**INFORMATION:**
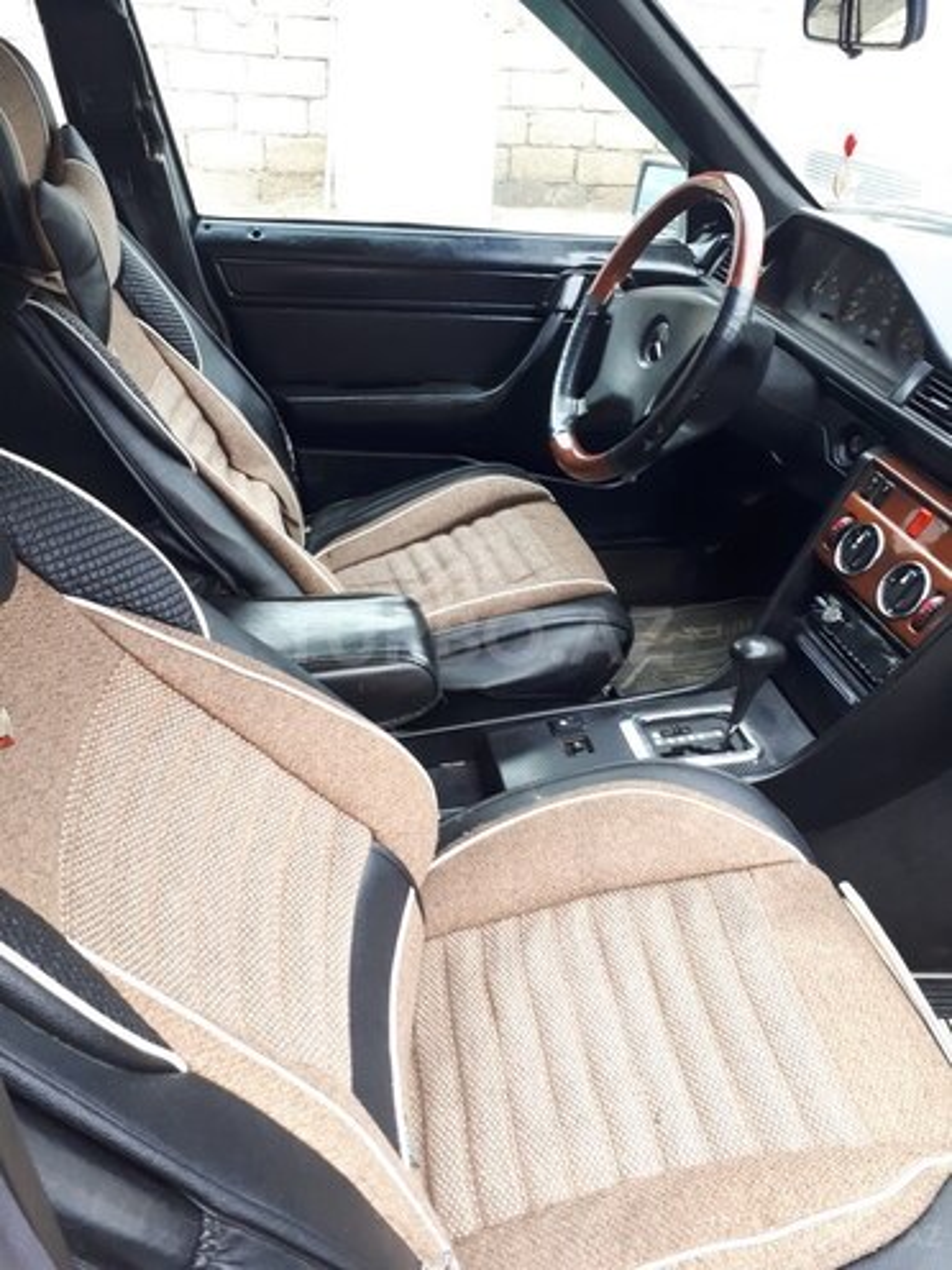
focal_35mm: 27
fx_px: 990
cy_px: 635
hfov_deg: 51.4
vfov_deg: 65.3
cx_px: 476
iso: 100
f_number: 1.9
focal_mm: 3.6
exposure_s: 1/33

**YOUR INSTRUCTIONS:** Your reply should be the full data above, copied exactly, with no pictures in it.

**ANSWER FOR THE TASK:**
focal_35mm: 27
fx_px: 990
cy_px: 635
hfov_deg: 51.4
vfov_deg: 65.3
cx_px: 476
iso: 100
f_number: 1.9
focal_mm: 3.6
exposure_s: 1/33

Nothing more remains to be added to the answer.